2 Laboratoire de Probabilités Statistique et Modélisation (LPSM), UMR 8001, Sorbonne University, Paris, France.
Stat Methods Med Res. 2019 May;28(5):1523-1539. doi: 10.1177/0962280218766389. Epub 2018 Apr 15.
We introduce a supervised learning mixture model for censored durations (C-mix) to simultaneously detect subgroups of patients with different prognosis and order them based on their risk. Our method is applicable in a high-dimensional setting, i.e. with a large number of biomedical covariates.
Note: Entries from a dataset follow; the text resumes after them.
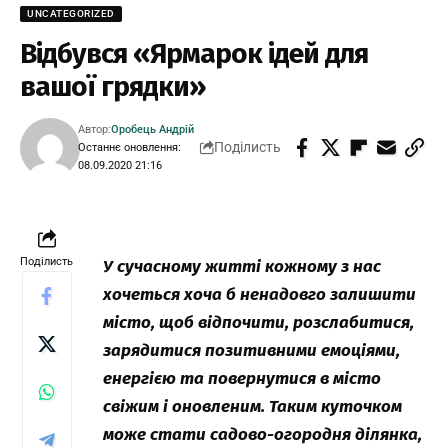
UNCATEGORIZED
Відбувся «Ярмарок ідей для
вашої грядки»
Автор:
Оробець Андрій
Поділисть
Останнє оновлення:
08.09.2020 21:16
Поділисть
У сучасному житті кожному з нас
хочеться хоча б ненадовго залишити
місто, щоб відпочити, розслабитися,
зар
ядитися позитивними емоціями,
енергією та повернутися в місто
свіжим і оновленим. Таким куточком
може стати садово-огородня ділянка,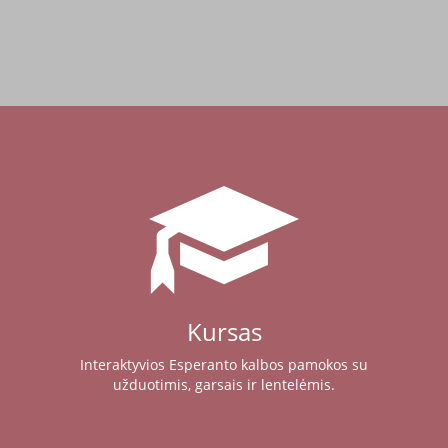
Kursas
Interaktyvios Esperanto kalbos pamokos su
užduotimis, garsais ir lentelėmis.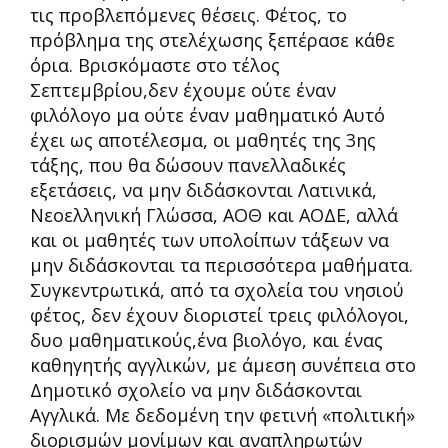
τις προβλεπόμενες θέσεις. Φέτος, το
πρόβλημα της στελέχωσης ξεπέρασε κάθε
όρια. Βρισκόμαστε στο τέλος
Σεπτεμβρίου,δεν έχουμε ούτε έναν
φιλόλογο μα ούτε έναν μαθηματικό Αυτό
έχει ως αποτέλεσμα, οι μαθητές της 3ης
τάξης, που θα δώσουν πανελλαδικές
εξετάσεις, να μην διδάσκονται Λατινικά,
Νεοελληνική Γλώσσα, ΑΟΘ και ΑΟΔΕ, αλλά
και οι μαθητές των υπολοίπων τάξεων να
μην διδάσκονται τα περισσότερα μαθήματα.
Συγκεντρωτικά, από τα σχολεία του νησιού
φέτος, δεν έχουν διοριστεί τρεις φιλόλογοι,
δυο μαθηματικούς,ένα βιολόγο, και ένας
καθηγητής αγγλικών, με άμεση συνέπεια στο
Δημοτικό σχολείο να μην διδάσκονται
Αγγλικά. Με δεδομένη την φετινή «πολιτική»
διορισμών μονίμων και αναπληρωτών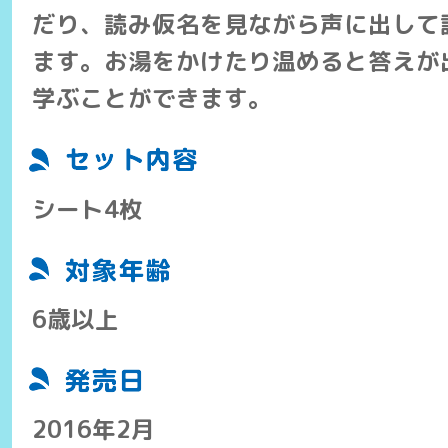
だり、読み仮名を見ながら声に出して
ます。お湯をかけたり温めると答えが
学ぶことができます。
シート4枚
6歳以上
2016年2月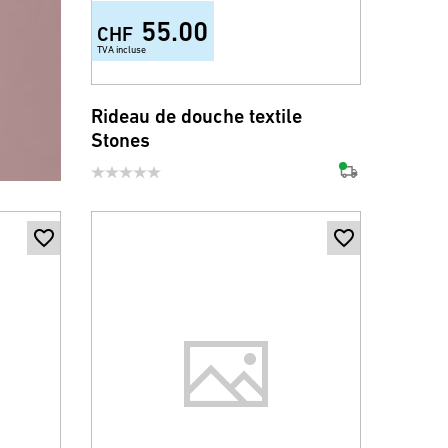
55.00
CHF
TVA incluse
Rideau de douche textile
Stones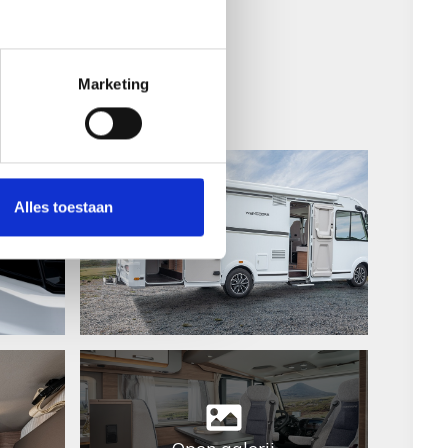
e
Marketing
Alles toestaan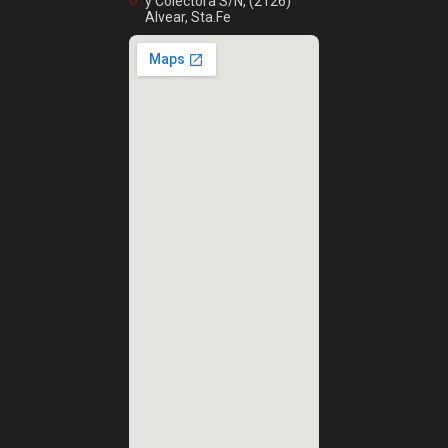
y Colectora S/N, (2126)
Alvear, Sta.Fe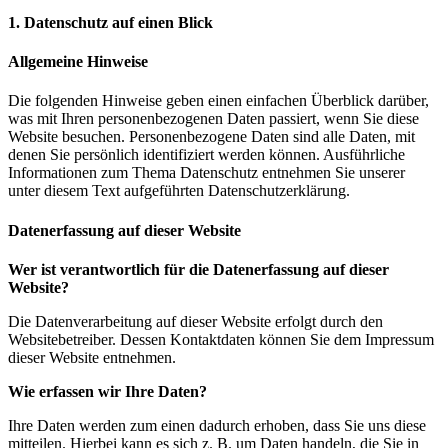
1. Datenschutz auf einen Blick​
Allgemeine Hinweise
Die folgenden Hinweise geben einen einfachen Überblick darüber,
was mit Ihren personenbezogenen Daten passiert, wenn Sie diese
Website besuchen. Personenbezogene Daten sind alle Daten, mit
denen Sie persönlich identifiziert werden können. Ausführliche
Informationen zum Thema Datenschutz entnehmen Sie unserer
unter diesem Text aufgeführten Datenschutzerklärung.
Datenerfassung auf dieser Website
Wer ist verantwortlich für die Datenerfassung auf dieser
Website?
Die Datenverarbeitung auf dieser Website erfolgt durch den
Websitebetreiber. Dessen Kontaktdaten
können Sie dem Impressum
dieser Website entnehmen.
Wie erfassen wir Ihre Daten?
Ihre Daten werden zum einen dadurch erhoben, dass Sie uns diese
mitteilen. Hierbei kann es sich z. B. um
Daten handeln, die Sie in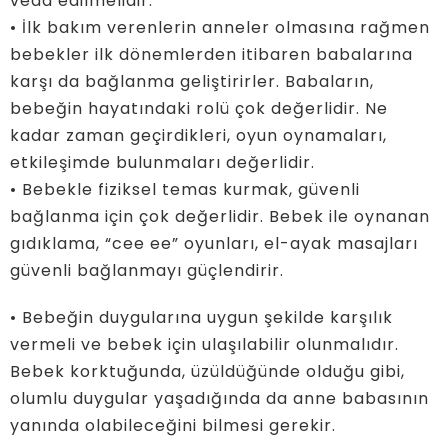
veda edilmelidir.
• İlk bakım verenlerin anneler olmasına rağmen
bebekler ilk dönemlerden itibaren babalarına
karşı da bağlanma geliştirirler. Babaların,
bebeğin hayatındaki rolü çok değerlidir. Ne
kadar zaman geçirdikleri, oyun oynamaları,
etkileşimde bulunmaları değerlidir.
• Bebekle fiziksel temas kurmak, güvenli
bağlanma için çok değerlidir. Bebek ile oynanan
gıdıklama, “cee ee” oyunları, el-ayak masajları
güvenli bağlanmayı güçlendirir.
• Bebeğin duygularına uygun şekilde karşılık
vermeli ve bebek için ulaşılabilir olunmalıdır.
Bebek korktuğunda, üzüldüğünde olduğu gibi,
olumlu duygular yaşadığında da anne babasının
yanında olabileceğini bilmesi gerekir.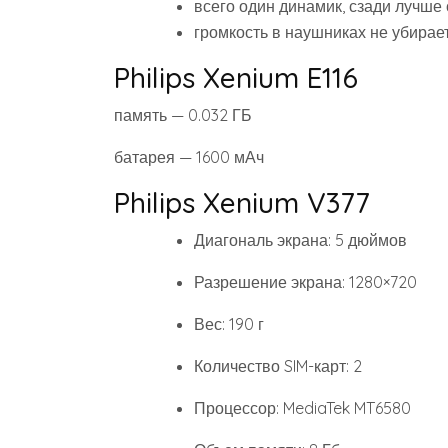
всего один динамик, сзади лучше
громкость в наушниках не убира
Philips Xenium E116
память — 0.032 ГБ
батарея — 1600 мАч
Philips Xenium V377
Диагональ экрана: 5 дюймов
Разрешение экрана: 1280×720
Вес: 190 г
Количество SIM-карт: 2
Процессор: MediaTek MT6580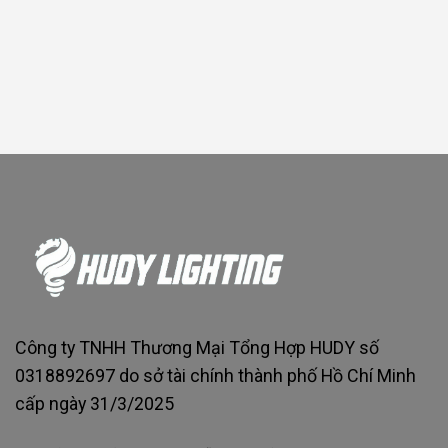
Công ty TNHH Thương Mại Tổng Hợp HUDY số
0318892697 do sở tài chính thành phố Hồ Chí Minh
cấp ngày 31/3/2025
Indeed, we penalize the negative log-likelihood by the Elastic-Net, which leads to a sparse parameterization of the model and automatically pinpoints the relevant covariates for the survival prediction. Inference is achieved using an efficient Quasi-Newton Expectation Maximization algorithm, for which we provide convergence properties. The statistical performance of the method is examined on an extensive Monte Carlo simulation study and finally illustrated on three publicly available genetic cancer datasets with high-dimensional covariates. We show that our approach outperforms the state-of-the-art survival models in this context, namely both the CURE and Cox proportional hazards models penalized by the Elastic-Net, in terms of C-index, AUC( t) and survival prediction. Thus, we propose a powerful tool for personalized medicine in cancerology.
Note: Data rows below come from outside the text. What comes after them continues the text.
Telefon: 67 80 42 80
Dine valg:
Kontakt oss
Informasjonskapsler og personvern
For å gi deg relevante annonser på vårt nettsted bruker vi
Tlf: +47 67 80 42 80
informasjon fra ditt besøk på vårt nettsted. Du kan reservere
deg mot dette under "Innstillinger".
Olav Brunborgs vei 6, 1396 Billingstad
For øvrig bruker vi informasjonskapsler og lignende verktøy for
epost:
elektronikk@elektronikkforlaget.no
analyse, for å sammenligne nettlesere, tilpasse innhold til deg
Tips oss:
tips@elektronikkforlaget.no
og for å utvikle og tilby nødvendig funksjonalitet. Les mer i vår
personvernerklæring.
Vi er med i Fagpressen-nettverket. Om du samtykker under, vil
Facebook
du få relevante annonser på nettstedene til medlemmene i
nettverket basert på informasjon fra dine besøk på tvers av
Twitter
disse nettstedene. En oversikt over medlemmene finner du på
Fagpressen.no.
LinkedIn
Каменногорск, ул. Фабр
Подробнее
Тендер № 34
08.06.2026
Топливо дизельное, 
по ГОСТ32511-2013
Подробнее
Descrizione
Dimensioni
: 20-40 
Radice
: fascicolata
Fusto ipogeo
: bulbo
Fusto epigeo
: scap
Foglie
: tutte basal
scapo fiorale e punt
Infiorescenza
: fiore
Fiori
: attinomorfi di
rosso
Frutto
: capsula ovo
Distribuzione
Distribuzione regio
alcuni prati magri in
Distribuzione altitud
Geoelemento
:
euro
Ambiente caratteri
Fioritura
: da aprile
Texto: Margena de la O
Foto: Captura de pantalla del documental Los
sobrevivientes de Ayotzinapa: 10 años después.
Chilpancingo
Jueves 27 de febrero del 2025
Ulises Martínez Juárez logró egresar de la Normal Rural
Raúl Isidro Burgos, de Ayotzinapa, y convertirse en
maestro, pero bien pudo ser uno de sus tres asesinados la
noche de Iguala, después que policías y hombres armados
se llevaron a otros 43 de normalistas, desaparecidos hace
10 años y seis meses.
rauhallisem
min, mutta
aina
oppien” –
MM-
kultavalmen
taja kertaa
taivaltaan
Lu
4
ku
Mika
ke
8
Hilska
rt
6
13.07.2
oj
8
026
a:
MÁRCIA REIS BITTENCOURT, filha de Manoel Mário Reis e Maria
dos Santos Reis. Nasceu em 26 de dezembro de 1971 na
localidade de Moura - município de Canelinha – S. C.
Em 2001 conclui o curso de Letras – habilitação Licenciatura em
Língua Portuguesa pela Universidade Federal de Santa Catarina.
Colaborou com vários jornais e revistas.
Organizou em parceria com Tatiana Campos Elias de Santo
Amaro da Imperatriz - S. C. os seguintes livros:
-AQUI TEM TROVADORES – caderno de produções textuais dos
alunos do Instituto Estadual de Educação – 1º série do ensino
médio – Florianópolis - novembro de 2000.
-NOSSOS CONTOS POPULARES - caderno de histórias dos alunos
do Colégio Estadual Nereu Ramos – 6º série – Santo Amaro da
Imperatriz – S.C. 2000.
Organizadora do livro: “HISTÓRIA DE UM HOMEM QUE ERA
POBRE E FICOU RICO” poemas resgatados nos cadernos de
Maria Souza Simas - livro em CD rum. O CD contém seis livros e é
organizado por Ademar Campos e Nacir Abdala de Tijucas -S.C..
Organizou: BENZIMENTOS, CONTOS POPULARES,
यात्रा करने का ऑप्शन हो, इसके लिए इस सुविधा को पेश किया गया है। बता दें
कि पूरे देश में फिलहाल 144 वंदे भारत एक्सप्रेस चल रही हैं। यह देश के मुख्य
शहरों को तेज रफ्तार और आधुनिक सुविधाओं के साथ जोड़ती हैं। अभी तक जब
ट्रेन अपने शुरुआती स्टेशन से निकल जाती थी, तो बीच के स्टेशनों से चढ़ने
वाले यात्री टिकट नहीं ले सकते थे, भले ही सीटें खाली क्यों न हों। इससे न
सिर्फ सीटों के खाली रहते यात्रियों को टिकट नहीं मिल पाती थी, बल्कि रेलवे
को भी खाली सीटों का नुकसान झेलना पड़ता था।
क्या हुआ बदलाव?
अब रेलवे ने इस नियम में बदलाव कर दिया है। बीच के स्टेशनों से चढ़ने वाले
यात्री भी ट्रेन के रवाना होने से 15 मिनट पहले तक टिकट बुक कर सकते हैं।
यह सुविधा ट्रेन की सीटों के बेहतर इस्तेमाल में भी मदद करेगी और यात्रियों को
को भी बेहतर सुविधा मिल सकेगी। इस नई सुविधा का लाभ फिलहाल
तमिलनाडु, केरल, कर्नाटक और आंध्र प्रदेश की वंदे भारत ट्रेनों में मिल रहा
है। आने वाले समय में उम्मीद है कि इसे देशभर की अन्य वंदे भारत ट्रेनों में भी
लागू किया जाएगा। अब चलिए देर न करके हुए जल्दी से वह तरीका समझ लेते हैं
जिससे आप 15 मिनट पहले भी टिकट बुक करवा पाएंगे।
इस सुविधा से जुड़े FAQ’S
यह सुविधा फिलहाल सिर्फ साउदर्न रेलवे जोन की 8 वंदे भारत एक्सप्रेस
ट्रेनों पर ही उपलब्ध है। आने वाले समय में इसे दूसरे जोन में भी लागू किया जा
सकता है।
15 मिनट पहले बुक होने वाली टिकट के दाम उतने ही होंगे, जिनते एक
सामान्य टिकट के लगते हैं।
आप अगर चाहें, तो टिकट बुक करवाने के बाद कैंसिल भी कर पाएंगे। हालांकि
我们提出了一种有监督学习的删失持续时间混合模型(C-mix),用于同时检测具有不同预后的患者亚组,并根据风险对其进行排序。我们的方法适用于高维环境,即具有大量的生物医学协变量。事实上,我们通过弹性网络对负对数似然进行惩罚,这导致模型的参数稀疏化,并自动确定与生存预测相关的协变量。使用高效的拟牛顿期望最大化算法进行推断,我们为此提供了收敛性质。该方法的统计性能在广泛的蒙特卡罗模拟研究中进行了检验,最后在三个具有高维协变量的公开可用的遗传癌症数据集上进行了说明。我们表明,在这种情况下,我们的方法在 C 指数、AUC(t) 和生存预测方面均优于该领域的最新生存模型,即 CURE 和 Cox 比例风险模型通过弹性网络进行惩罚。因此,我们为癌症学的个性化医学提供了一种强大的工具。